Unfortunately most of the rooms and corridors were very dark and though photography was allowed, using flash wasn't, so even though I used the night shot setting on my camera some of the shots I got weren't as good as they could have been. Also many of the rooms I went in were such a mess that I didn't particularly want to take photos of them, though the state bed was certainly worth a couple of shots. Displayed in a huge floor-to-ceiling climate-controlled glass case it was certainly some bed, and the drapes and bed cover were beautiful.

Once I'd gone right round the house and arrived back at the entrance I made my way across the lawns and up the hill to the small church. There was no-one in there except one of the NT guides, and talking to her it seemed that the beautiful coloured window above the altar wasn't stained glass as I first thought but painted glass.

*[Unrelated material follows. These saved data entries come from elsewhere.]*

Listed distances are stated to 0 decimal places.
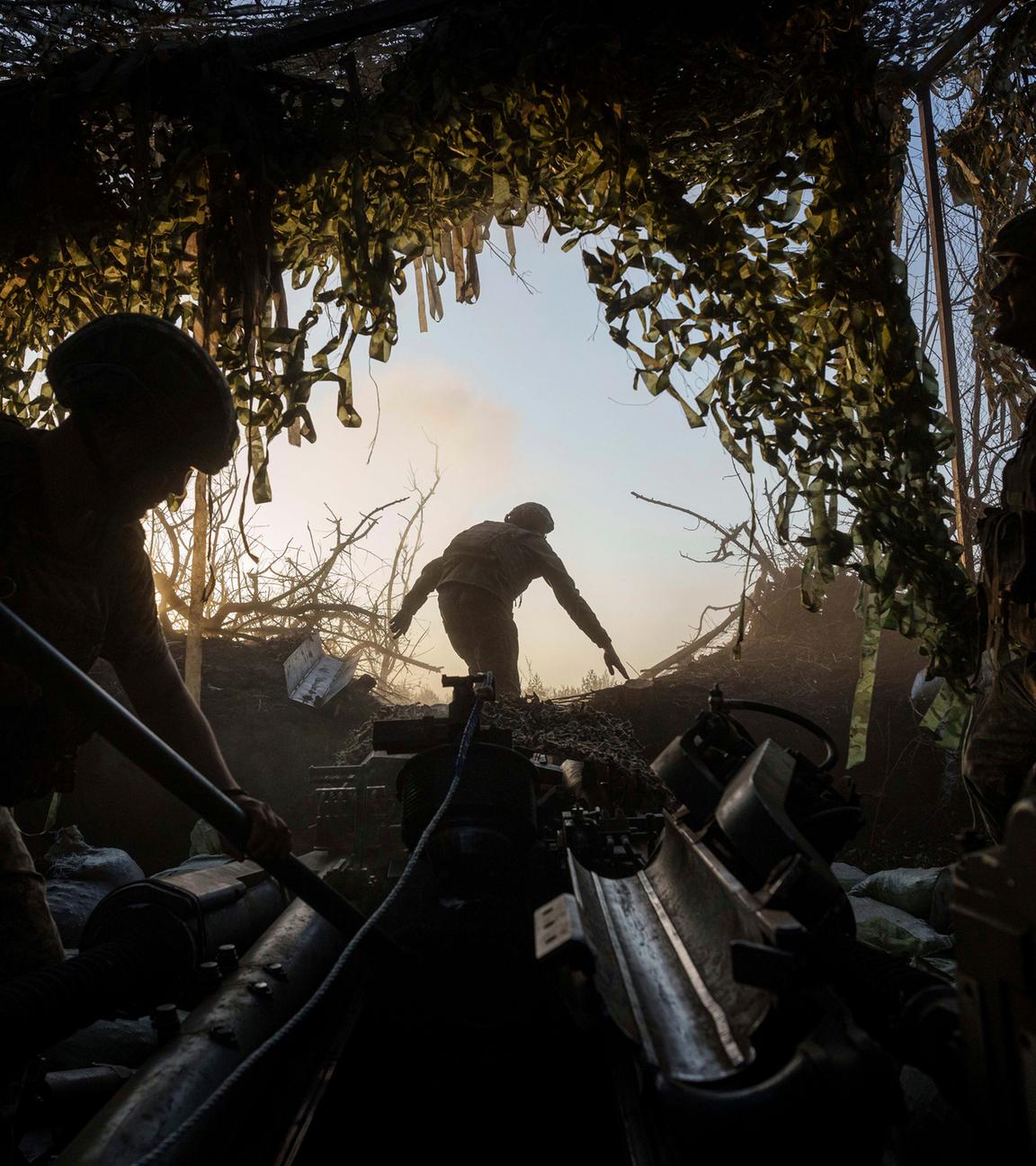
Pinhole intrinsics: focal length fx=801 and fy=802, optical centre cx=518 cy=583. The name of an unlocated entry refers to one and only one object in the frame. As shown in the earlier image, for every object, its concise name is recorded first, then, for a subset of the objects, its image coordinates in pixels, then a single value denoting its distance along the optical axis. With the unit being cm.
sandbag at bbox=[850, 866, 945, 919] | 452
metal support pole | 429
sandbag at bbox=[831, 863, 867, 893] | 548
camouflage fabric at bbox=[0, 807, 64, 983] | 213
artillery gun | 117
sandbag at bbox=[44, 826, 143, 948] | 427
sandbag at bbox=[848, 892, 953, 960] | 396
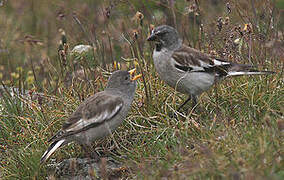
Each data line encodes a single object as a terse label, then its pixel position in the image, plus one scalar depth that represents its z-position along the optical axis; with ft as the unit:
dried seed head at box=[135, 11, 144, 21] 38.60
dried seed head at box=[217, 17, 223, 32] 38.27
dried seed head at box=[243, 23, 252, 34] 36.41
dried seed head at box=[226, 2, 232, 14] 38.21
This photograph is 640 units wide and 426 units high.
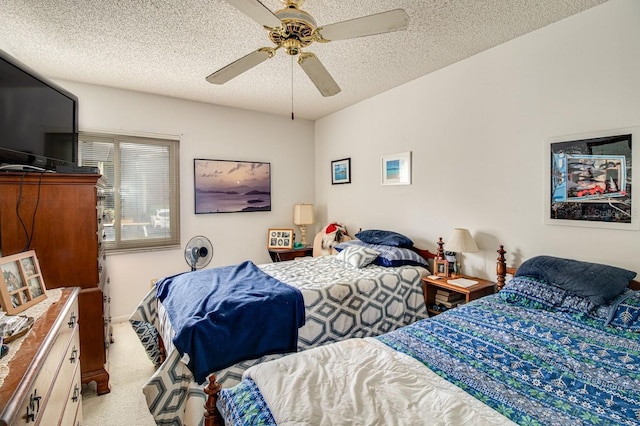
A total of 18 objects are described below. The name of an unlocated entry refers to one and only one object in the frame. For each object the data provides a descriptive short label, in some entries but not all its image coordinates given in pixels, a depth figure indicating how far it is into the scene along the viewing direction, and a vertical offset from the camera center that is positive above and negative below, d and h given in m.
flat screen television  1.78 +0.59
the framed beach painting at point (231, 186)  4.04 +0.32
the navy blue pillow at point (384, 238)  3.28 -0.33
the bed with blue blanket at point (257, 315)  1.67 -0.73
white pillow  3.05 -0.48
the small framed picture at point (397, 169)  3.46 +0.46
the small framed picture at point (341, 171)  4.32 +0.54
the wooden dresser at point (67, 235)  1.91 -0.17
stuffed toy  4.12 -0.38
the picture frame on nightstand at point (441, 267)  2.88 -0.56
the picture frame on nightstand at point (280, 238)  4.39 -0.42
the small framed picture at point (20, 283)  1.39 -0.36
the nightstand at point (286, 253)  4.31 -0.63
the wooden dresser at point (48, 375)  0.90 -0.58
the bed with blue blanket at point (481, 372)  1.00 -0.66
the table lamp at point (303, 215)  4.53 -0.09
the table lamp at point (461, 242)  2.66 -0.30
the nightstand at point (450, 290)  2.53 -0.72
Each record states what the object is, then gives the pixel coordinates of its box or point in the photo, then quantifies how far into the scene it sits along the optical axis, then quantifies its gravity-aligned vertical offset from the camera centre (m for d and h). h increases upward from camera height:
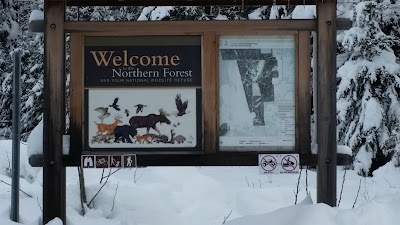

I don't know who originally did it and when but it really was lovely and well worth a photo.

From the church I made my way round to the walled gardens and spent a while wandering round there before heading back through the shrubbery, down the hill and back up past the house to the car park, where I released the dogs from the van and took them for a walk round the nearby meadow before setting off on the second part of the journey to Christina's place. Driving slowly along through the meadows to the exit I came across lots of sheep and what at first looked like several bulls grazing freely not far from the track; these creatures had huge horns which curved round so sharply that they almost touched their faces at each side. On the face of it not the sort of animals you would want to mess with, but as a couple of them ambled over I saw they were actually cows; one of them had a horn which had grown in the wrong direction and was pointing upwards rather than inwards, giving the creature a rather odd look, but they both seemed fairly placid and stood quite calmly while I took their photos.

It didn't take long to get from Calke Abbey to Christina's; I was taking a chance that she would be in as I hadn't let her know I would be calling, however she was at home and was really pleased to see me and the two dogs, especially Sophie. It was great to have a catch-up over a coffee and I stayed for well over an hour before it was time to say my goodbyes for another year. 

On the way back to Elvaston I made a slight detour from the main route and went to Staunton Harold reservoir to see if there was anything there worth photographing; unfortunately what looked to be the nicest part of the reservoir was mostly in shade as it was by then very late in the afternoon, but I did manage to get one shot of the view and another of a squirrel sitting underneath a nearby picnic bench so my detour hadn't been totally pointless.

By the time I finally arrived back at Elvaston the steam rally was well and truly over and various exhibitors were leaving the show ground in a steady stream; I knew it would be too late to get anything to eat from there so I drove to the next village and got something from the local shop. Back at the tent I made a brew - the cold water 'fridge' was still working well - then a while later I wandered across the field and spent a couple of hours chatting to John in his van. At one point during our conversation I happened to look out from the open side door and saw that the sky in the distance had gone very grey and there was a rainbow above the tree tops; it must have been raining somewhere, although our immediate area was still bathed in full sunlight. I watched the rainbow for several minutes as the colour fluctuated, brightening and fading then brightening again, then as quickly as it had appeared it was gone.

It was almost dark by the time I said goodnight to John and I could only just about see my way back across the field to the tent; I counted that as the final dog walk so with Sophie and Sugar settled in their bed in the back of the van I got my book from the tent and climbed up into my own bed for the last time that weekend.